With the shorter daylight hours that winter brings, every moment outdoors feels like a gift. Spending your time outside in beautiful surroundings, with friends or family, can make the moment even more precious.
If you’re looking to find some winter inspiration, there’s nowhere better to visit than the Royal Botanic Gardens at Kew. Kew offers so much to its visitors at every time of year. During winter you might enjoy walking amongst the trees, or you may wish to quietly recharge your batteries by the lake. You can also visit the Shirley Sherwood Gallery of Botanical Art, the Marianne North Gallery, and the sculptures created by Henry Moore and Eduardo Paolozzi, that reside in the gardens. With 132 hectares of landscaped gardens, Kew is a great place to explore.
If you’re interested in bees, you might want to visit The Hive, an immersive multi-sensory experience, which was installed at Kew earlier this year. The Hive was designed by Wolfgang Buttress, who was inspired by scientific research into the health of bees. The Hive has been designed to reflect the real time energy of a colony of bees residing in a beehive, located behind the scenes at Kew. Each moment you experience inside The Hive will be filled with the collective energy of the bees within Kew’s beehive.
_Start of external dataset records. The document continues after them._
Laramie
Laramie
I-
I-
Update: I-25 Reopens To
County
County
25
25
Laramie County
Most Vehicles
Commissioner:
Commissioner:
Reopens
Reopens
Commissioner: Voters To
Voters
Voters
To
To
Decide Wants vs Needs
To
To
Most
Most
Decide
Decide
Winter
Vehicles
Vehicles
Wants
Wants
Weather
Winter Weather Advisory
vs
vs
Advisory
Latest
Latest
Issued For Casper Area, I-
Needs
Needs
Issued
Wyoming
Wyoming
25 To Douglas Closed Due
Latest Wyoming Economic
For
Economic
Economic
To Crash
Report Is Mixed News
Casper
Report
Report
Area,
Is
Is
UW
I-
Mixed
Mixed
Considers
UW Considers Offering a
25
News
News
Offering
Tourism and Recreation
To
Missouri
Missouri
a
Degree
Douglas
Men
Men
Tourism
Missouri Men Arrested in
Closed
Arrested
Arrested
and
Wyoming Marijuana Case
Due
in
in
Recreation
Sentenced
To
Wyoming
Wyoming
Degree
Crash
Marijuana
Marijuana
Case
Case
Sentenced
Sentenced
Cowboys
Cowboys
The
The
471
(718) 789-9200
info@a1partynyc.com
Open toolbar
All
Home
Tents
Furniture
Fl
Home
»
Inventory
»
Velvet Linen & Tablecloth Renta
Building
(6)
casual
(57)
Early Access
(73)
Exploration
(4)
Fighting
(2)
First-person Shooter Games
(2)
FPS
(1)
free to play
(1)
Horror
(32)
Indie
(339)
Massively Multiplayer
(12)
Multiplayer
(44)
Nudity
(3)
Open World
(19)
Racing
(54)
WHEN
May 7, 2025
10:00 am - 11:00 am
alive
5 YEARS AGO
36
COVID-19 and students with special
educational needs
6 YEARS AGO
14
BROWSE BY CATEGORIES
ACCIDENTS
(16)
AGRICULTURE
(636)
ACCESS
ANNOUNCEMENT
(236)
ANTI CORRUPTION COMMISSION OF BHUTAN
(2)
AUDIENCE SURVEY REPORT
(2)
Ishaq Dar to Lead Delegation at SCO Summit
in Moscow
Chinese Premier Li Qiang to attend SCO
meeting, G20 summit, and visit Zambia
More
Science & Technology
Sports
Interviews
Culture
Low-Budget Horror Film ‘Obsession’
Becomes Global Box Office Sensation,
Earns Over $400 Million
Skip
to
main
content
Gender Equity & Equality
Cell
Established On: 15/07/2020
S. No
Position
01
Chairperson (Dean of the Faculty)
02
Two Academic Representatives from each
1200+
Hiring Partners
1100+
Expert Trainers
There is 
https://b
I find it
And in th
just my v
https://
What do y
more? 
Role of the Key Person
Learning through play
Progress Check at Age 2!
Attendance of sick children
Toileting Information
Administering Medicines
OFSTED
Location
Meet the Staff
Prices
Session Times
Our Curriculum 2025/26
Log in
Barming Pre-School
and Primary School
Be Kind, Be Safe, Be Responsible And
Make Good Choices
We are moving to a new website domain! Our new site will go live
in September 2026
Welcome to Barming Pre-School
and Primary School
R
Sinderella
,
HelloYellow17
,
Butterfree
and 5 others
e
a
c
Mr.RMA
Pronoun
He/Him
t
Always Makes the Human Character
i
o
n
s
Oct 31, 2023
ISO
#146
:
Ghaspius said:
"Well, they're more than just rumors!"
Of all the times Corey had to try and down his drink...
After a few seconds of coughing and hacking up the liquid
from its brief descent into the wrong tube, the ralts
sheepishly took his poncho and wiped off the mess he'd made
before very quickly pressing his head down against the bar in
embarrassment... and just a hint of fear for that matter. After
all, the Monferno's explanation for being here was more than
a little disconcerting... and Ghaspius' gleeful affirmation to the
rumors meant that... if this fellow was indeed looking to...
Autumn and winter unclothe the leaves of deciduous trees, revealing the beauty of the trees’ architecture and displaying their bark and stature. There are around 14,000 trees at Kew, making this a great place to reconnect with nature, and relax in the serene, quiet, refined beauty that’s found at the start of winter.
If you or your children are interested in the Jurassic period, you might enjoy visiting the first ever Ginkgo biloba to be grown in Britain, this specimen was planted in 1762 by Princess Augusta at Kew gardens. Ginkgos, a favourite of herbal medicine, are a prehistoric tree species that grew during the time of the dinosaurs. Often referred to as a living fossil, it’s amazing that the Gingko has survived to give us an insight into the plants that grew on our planet one hundred million years ago.
Kew’s Holly Walk offers seasonal inspiration; if the weather’s chilly, warm up inside the Palm House, where you’ll find a wonderland of plants from the Americas, Africa, Asia, Australasia, and other exotic locations, growing together inside this iconic glasshouse, the basement of which houses the Marine Aquarium.
The Princess of Wales Conservatory is home to real life water dragons, rare and diverse plant collections, including carnivorous, tropical and sub tropical plants. The lower level features viewing windows, showing the depths of the glasshouses’ pond, and the fish that reside there.
The Royal Botanic Gardens at Kew is a magical place to visit at any time of year, but from the 23rd November 2016, until the 2nd January 2017 (exclusions apply – please check www.kew.org for details), Christmas at Kew offers visitors the chance to visit Kew after dark, where you’ll find the gardens lit up by a vast array of illuminations created by renowned lighting artists from across Europe. Along the mile long path that sparkles with light, you’ll find botanically inspired installations, alongside fire garden displays, and interactive experiences which make Christmas at Kew very special indeed.